Le chef d’État nigérien a également mis en avant la dimension stratégique du projet commun : sécurité partagée, formation militaire intégrée, et coordination diplomatique face aux crises régionales. « L’AES n’est pas une alliance contre quelqu’un, mais une alliance pour quelque chose : la survie et la dignité du Sahel », a-t-il insisté.

Trois discours, une seule matrice 

En écoutant les trois dirigeants, tout analyste neutre ou objectif aura compris la complémentarité d’un triptyque discursif. Le général Goïta pour la continuité et la structuration, le capitaine Traoré pour la ferveur révolutionnaire, et le général Tiani pour la profondeur historique.

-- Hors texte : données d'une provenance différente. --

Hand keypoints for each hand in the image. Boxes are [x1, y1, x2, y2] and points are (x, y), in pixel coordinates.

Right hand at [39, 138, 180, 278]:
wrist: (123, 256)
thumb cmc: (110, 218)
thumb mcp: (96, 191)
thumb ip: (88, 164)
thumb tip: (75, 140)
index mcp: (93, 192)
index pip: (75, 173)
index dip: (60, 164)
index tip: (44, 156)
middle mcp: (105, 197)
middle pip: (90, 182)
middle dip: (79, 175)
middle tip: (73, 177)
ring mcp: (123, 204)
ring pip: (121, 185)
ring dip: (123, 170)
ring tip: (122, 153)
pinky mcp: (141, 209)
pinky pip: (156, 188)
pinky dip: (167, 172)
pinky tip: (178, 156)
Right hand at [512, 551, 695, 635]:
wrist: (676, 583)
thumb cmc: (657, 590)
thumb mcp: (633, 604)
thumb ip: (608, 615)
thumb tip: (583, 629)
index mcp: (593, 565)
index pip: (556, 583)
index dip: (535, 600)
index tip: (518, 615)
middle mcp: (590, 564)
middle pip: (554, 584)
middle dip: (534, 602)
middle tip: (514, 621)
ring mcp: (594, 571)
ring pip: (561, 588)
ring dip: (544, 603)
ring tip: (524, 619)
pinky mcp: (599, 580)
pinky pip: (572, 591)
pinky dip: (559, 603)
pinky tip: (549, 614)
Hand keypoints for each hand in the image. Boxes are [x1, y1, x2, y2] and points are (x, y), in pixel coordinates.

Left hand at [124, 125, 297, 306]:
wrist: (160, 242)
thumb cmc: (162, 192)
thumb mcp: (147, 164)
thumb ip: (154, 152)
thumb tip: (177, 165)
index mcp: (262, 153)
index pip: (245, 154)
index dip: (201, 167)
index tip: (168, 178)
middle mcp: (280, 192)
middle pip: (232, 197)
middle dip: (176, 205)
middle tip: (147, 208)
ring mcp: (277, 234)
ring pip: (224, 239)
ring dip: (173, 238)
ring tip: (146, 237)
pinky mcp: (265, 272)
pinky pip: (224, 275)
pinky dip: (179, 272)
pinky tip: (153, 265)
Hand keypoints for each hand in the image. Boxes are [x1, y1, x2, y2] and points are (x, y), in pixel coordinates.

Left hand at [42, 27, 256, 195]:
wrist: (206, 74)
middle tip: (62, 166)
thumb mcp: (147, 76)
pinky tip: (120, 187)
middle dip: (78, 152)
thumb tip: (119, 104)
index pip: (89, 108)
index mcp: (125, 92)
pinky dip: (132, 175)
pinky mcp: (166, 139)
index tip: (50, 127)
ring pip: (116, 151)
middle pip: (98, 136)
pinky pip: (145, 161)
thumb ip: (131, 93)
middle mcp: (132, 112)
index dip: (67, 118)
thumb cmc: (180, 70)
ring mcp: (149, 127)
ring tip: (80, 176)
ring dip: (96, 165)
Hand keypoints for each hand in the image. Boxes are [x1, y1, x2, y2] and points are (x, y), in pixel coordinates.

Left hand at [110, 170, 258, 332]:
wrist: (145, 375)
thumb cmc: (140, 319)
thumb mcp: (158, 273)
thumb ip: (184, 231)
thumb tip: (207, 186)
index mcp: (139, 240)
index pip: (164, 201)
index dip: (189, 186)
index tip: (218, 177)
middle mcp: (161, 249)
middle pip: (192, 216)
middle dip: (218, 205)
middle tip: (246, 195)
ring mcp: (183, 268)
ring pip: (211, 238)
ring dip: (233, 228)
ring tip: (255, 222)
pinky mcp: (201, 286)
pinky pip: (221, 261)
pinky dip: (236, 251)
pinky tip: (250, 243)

Ces trois chefs d’Etat esquissent ainsi une matrice politique commune, où la souveraineté n’est plus un slogan mais une méthode de gouvernement.

Au-delà des effets de tribune, la session de Bamako a surtout acté le basculement d’une région longtemps considérée comme périphérique, qui entend désormais devenir centre de décision et de production politique en Afrique.

L’AES, qui bénéficie depuis un certain temps d’une reconnaissance internationale, reste encore confrontée à certains défis comme toute nation désireuse d’une pleine et entière souveraineté — économiques, sécuritaires et institutionnels. Mais les mots des trois chefs d’État laissent entrevoir un horizon que leurs prédécesseurs avaient cessé d’imaginer : celui d’une unité sahélienne fondée sur la conviction que la souveraineté se conquiert, elle ne se délègue pas.